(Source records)
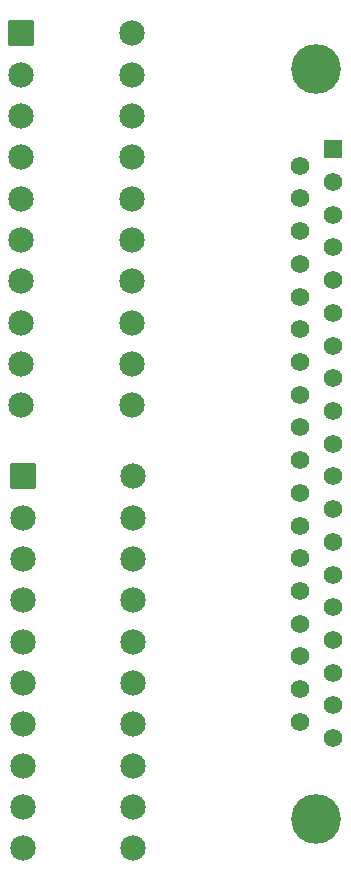
<source format=gbs>
%TF.GenerationSoftware,KiCad,Pcbnew,8.0.8*%
%TF.CreationDate,2025-02-05T11:08:31-07:00*%
%TF.ProjectId,IF Box PCB,49462042-6f78-4205-9043-422e6b696361,2*%
%TF.SameCoordinates,Original*%
%TF.FileFunction,Soldermask,Bot*%
%TF.FilePolarity,Negative*%
%FSLAX46Y46*%
G04 Gerber Fmt 4.6, Leading zero omitted, Abs format (unit mm)*
G04 Created by KiCad (PCBNEW 8.0.8) date 2025-02-05 11:08:31*
%MOMM*%
%LPD*%
G01*
G04 APERTURE LIST*
G04 Aperture macros list*
%AMRoundRect*
0 Rectangle with rounded corners*
0 $1 Rounding radius*
0 $2 $3 $4 $5 $6 $7 $8 $9 X,Y pos of 4 corners*
0 Add a 4 corners polygon primitive as box body*
4,1,4,$2,$3,$4,$5,$6,$7,$8,$9,$2,$3,0*
0 Add four circle primitives for the rounded corners*
1,1,$1+$1,$2,$3*
1,1,$1+$1,$4,$5*
1,1,$1+$1,$6,$7*
1,1,$1+$1,$8,$9*
0 Add four rect primitives between the rounded corners*
20,1,$1+$1,$2,$3,$4,$5,0*
20,1,$1+$1,$4,$5,$6,$7,0*
20,1,$1+$1,$6,$7,$8,$9,0*
20,1,$1+$1,$8,$9,$2,$3,0*%
G04 Aperture macros list end*
%ADD10RoundRect,0.102000X-0.679000X0.679000X-0.679000X-0.679000X0.679000X-0.679000X0.679000X0.679000X0*%
%ADD11C,1.562000*%
%ADD12C,4.220000*%
%ADD13RoundRect,0.102000X-0.975000X0.975000X-0.975000X-0.975000X0.975000X-0.975000X0.975000X0.975000X0*%
%ADD14C,2.154000*%
G04 APERTURE END LIST*
D10*
%TO.C,J3*%
X145420000Y-85320000D03*
D11*
X145420000Y-88090000D03*
X145420000Y-90860000D03*
X145420000Y-93630000D03*
X145420000Y-96400000D03*
X145420000Y-99170000D03*
X145420000Y-101940000D03*
X145420000Y-104710000D03*
X145420000Y-107480000D03*
X145420000Y-110250000D03*
X145420000Y-113020000D03*
X145420000Y-115790000D03*
X145420000Y-118560000D03*
X145420000Y-121330000D03*
X145420000Y-124100000D03*
X145420000Y-126870000D03*
X145420000Y-129640000D03*
X145420000Y-132410000D03*
X145420000Y-135180000D03*
X142580000Y-86705000D03*
X142580000Y-89475000D03*
X142580000Y-92245000D03*
X142580000Y-95015000D03*
X142580000Y-97785000D03*
X142580000Y-100555000D03*
X142580000Y-103325000D03*
X142580000Y-106095000D03*
X142580000Y-108865000D03*
X142580000Y-111635000D03*
X142580000Y-114405000D03*
X142580000Y-117175000D03*
X142580000Y-119945000D03*
X142580000Y-122715000D03*
X142580000Y-125485000D03*
X142580000Y-128255000D03*
X142580000Y-131025000D03*
X142580000Y-133795000D03*
D12*
X144000000Y-78500000D03*
X144000000Y-142000000D03*
%TD*%
D13*
%TO.C,J2*%
X119150000Y-113000000D03*
D14*
X128500000Y-113000000D03*
X119150000Y-116500000D03*
X128500000Y-116500000D03*
X119150000Y-120000000D03*
X128500000Y-120000000D03*
X119150000Y-123500000D03*
X128500000Y-123500000D03*
X119150000Y-127000000D03*
X128500000Y-127000000D03*
X119150000Y-130500000D03*
X128500000Y-130500000D03*
X119150000Y-134000000D03*
X128500000Y-134000000D03*
X119150000Y-137500000D03*
X128500000Y-137500000D03*
X119150000Y-141000000D03*
X128500000Y-141000000D03*
X119150000Y-144500000D03*
X128500000Y-144500000D03*
%TD*%
D13*
%TO.C,J1*%
X119000000Y-75500000D03*
D14*
X128350000Y-75500000D03*
X119000000Y-79000000D03*
X128350000Y-79000000D03*
X119000000Y-82500000D03*
X128350000Y-82500000D03*
X119000000Y-86000000D03*
X128350000Y-86000000D03*
X119000000Y-89500000D03*
X128350000Y-89500000D03*
X119000000Y-93000000D03*
X128350000Y-93000000D03*
X119000000Y-96500000D03*
X128350000Y-96500000D03*
X119000000Y-100000000D03*
X128350000Y-100000000D03*
X119000000Y-103500000D03*
X128350000Y-103500000D03*
X119000000Y-107000000D03*
X128350000Y-107000000D03*
%TD*%
M02*

</source>
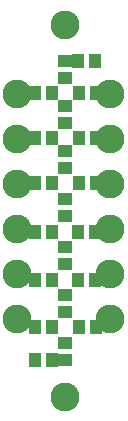
<source format=gts>
%FSLAX23Y23*%
%MOIN*%
G04 EasyPC Gerber Version 16.0.6 Build 3249 *
%ADD19R,0.04340X0.04931*%
%ADD109C,0.09600*%
%ADD18R,0.04931X0.04340*%
X0Y0D02*
D02*
D18*
X243Y205D03*
Y263D03*
Y365D03*
Y423D03*
Y525D03*
Y583D03*
Y685D03*
Y743D03*
Y845D03*
Y903D03*
Y995D03*
Y1053D03*
Y1145D03*
Y1202D03*
D02*
D19*
X141Y471D03*
Y631D03*
X142Y204D03*
Y314D03*
Y794D03*
Y944D03*
Y1094D03*
X198Y471D03*
Y631D03*
X199Y204D03*
Y314D03*
Y794D03*
Y944D03*
Y1094D03*
X286Y471D03*
Y631D03*
Y1201D03*
X287Y314D03*
Y794D03*
Y944D03*
Y1094D03*
X343Y471D03*
Y631D03*
Y1201D03*
X344Y314D03*
Y794D03*
Y944D03*
Y1094D03*
D02*
D109*
X83Y343D03*
Y493D03*
Y643D03*
Y793D03*
Y943D03*
Y1093D03*
X243Y83D03*
Y1323D03*
X393Y343D03*
Y493D03*
Y643D03*
Y793D03*
Y943D03*
Y1093D03*
X0Y0D02*
M02*

</source>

## WRITTEN TASK
For every entry above, please output the text exactly and leave any picture behind.

## REPLY
<source format=gbs>
%TF.GenerationSoftware,KiCad,Pcbnew,8.0.8*%
%TF.CreationDate,2025-02-05T11:08:31-07:00*%
%TF.ProjectId,IF Box PCB,49462042-6f78-4205-9043-422e6b696361,2*%
%TF.SameCoordinates,Original*%
%TF.FileFunction,Soldermask,Bot*%
%TF.FilePolarity,Negative*%
%FSLAX46Y46*%
G04 Gerber Fmt 4.6, Leading zero omitted, Abs format (unit mm)*
G04 Created by KiCad (PCBNEW 8.0.8) date 2025-02-05 11:08:31*
%MOMM*%
%LPD*%
G01*
G04 APERTURE LIST*
G04 Aperture macros list*
%AMRoundRect*
0 Rectangle with rounded corners*
0 $1 Rounding radius*
0 $2 $3 $4 $5 $6 $7 $8 $9 X,Y pos of 4 corners*
0 Add a 4 corners polygon primitive as box body*
4,1,4,$2,$3,$4,$5,$6,$7,$8,$9,$2,$3,0*
0 Add four circle primitives for the rounded corners*
1,1,$1+$1,$2,$3*
1,1,$1+$1,$4,$5*
1,1,$1+$1,$6,$7*
1,1,$1+$1,$8,$9*
0 Add four rect primitives between the rounded corners*
20,1,$1+$1,$2,$3,$4,$5,0*
20,1,$1+$1,$4,$5,$6,$7,0*
20,1,$1+$1,$6,$7,$8,$9,0*
20,1,$1+$1,$8,$9,$2,$3,0*%
G04 Aperture macros list end*
%ADD10RoundRect,0.102000X-0.679000X0.679000X-0.679000X-0.679000X0.679000X-0.679000X0.679000X0.679000X0*%
%ADD11C,1.562000*%
%ADD12C,4.220000*%
%ADD13RoundRect,0.102000X-0.975000X0.975000X-0.975000X-0.975000X0.975000X-0.975000X0.975000X0.975000X0*%
%ADD14C,2.154000*%
G04 APERTURE END LIST*
D10*
%TO.C,J3*%
X145420000Y-85320000D03*
D11*
X145420000Y-88090000D03*
X145420000Y-90860000D03*
X145420000Y-93630000D03*
X145420000Y-96400000D03*
X145420000Y-99170000D03*
X145420000Y-101940000D03*
X145420000Y-104710000D03*
X145420000Y-107480000D03*
X145420000Y-110250000D03*
X145420000Y-113020000D03*
X145420000Y-115790000D03*
X145420000Y-118560000D03*
X145420000Y-121330000D03*
X145420000Y-124100000D03*
X145420000Y-126870000D03*
X145420000Y-129640000D03*
X145420000Y-132410000D03*
X145420000Y-135180000D03*
X142580000Y-86705000D03*
X142580000Y-89475000D03*
X142580000Y-92245000D03*
X142580000Y-95015000D03*
X142580000Y-97785000D03*
X142580000Y-100555000D03*
X142580000Y-103325000D03*
X142580000Y-106095000D03*
X142580000Y-108865000D03*
X142580000Y-111635000D03*
X142580000Y-114405000D03*
X142580000Y-117175000D03*
X142580000Y-119945000D03*
X142580000Y-122715000D03*
X142580000Y-125485000D03*
X142580000Y-128255000D03*
X142580000Y-131025000D03*
X142580000Y-133795000D03*
D12*
X144000000Y-78500000D03*
X144000000Y-142000000D03*
%TD*%
D13*
%TO.C,J2*%
X119150000Y-113000000D03*
D14*
X128500000Y-113000000D03*
X119150000Y-116500000D03*
X128500000Y-116500000D03*
X119150000Y-120000000D03*
X128500000Y-120000000D03*
X119150000Y-123500000D03*
X128500000Y-123500000D03*
X119150000Y-127000000D03*
X128500000Y-127000000D03*
X119150000Y-130500000D03*
X128500000Y-130500000D03*
X119150000Y-134000000D03*
X128500000Y-134000000D03*
X119150000Y-137500000D03*
X128500000Y-137500000D03*
X119150000Y-141000000D03*
X128500000Y-141000000D03*
X119150000Y-144500000D03*
X128500000Y-144500000D03*
%TD*%
D13*
%TO.C,J1*%
X119000000Y-75500000D03*
D14*
X128350000Y-75500000D03*
X119000000Y-79000000D03*
X128350000Y-79000000D03*
X119000000Y-82500000D03*
X128350000Y-82500000D03*
X119000000Y-86000000D03*
X128350000Y-86000000D03*
X119000000Y-89500000D03*
X128350000Y-89500000D03*
X119000000Y-93000000D03*
X128350000Y-93000000D03*
X119000000Y-96500000D03*
X128350000Y-96500000D03*
X119000000Y-100000000D03*
X128350000Y-100000000D03*
X119000000Y-103500000D03*
X128350000Y-103500000D03*
X119000000Y-107000000D03*
X128350000Y-107000000D03*
%TD*%
M02*

</source>
<source format=gts>
%FSLAX23Y23*%
%MOIN*%
G04 EasyPC Gerber Version 16.0.6 Build 3249 *
%ADD19R,0.04340X0.04931*%
%ADD109C,0.09600*%
%ADD18R,0.04931X0.04340*%
X0Y0D02*
D02*
D18*
X243Y205D03*
Y263D03*
Y365D03*
Y423D03*
Y525D03*
Y583D03*
Y685D03*
Y743D03*
Y845D03*
Y903D03*
Y995D03*
Y1053D03*
Y1145D03*
Y1202D03*
D02*
D19*
X141Y471D03*
Y631D03*
X142Y204D03*
Y314D03*
Y794D03*
Y944D03*
Y1094D03*
X198Y471D03*
Y631D03*
X199Y204D03*
Y314D03*
Y794D03*
Y944D03*
Y1094D03*
X286Y471D03*
Y631D03*
Y1201D03*
X287Y314D03*
Y794D03*
Y944D03*
Y1094D03*
X343Y471D03*
Y631D03*
Y1201D03*
X344Y314D03*
Y794D03*
Y944D03*
Y1094D03*
D02*
D109*
X83Y343D03*
Y493D03*
Y643D03*
Y793D03*
Y943D03*
Y1093D03*
X243Y83D03*
Y1323D03*
X393Y343D03*
Y493D03*
Y643D03*
Y793D03*
Y943D03*
Y1093D03*
X0Y0D02*
M02*

</source>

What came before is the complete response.